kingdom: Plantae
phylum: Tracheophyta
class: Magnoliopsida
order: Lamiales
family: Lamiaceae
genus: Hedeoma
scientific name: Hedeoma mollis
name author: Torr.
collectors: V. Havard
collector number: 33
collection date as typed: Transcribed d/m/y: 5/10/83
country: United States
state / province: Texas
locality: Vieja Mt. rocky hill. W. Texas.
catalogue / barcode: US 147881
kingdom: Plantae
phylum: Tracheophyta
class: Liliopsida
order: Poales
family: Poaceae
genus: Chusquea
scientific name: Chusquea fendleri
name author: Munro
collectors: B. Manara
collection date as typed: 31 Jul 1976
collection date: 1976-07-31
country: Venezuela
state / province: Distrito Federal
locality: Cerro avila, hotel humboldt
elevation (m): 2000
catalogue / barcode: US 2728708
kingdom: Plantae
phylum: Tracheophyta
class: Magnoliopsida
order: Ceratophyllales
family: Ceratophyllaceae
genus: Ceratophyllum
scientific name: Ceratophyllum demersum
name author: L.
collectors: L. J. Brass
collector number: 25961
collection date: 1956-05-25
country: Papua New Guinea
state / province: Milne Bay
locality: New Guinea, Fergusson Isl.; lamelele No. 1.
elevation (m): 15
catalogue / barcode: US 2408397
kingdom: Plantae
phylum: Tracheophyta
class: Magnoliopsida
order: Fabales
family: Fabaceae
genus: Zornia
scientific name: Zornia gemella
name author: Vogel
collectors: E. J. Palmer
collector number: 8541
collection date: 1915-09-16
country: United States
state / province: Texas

****

WHAT IS NEEDED: Transcribe the lines above verbatim, starting at the line that contains "scientific name: Zornia gemella" and continuing through the final line of the entries, both included.

SOLUTION TO THIS PROBLEM:
scientific name: Zornia gemella
name author: Vogel
collectors: E. J. Palmer
collector number: 8541
collection date: 1915-09-16
country: United States
state / province: Texas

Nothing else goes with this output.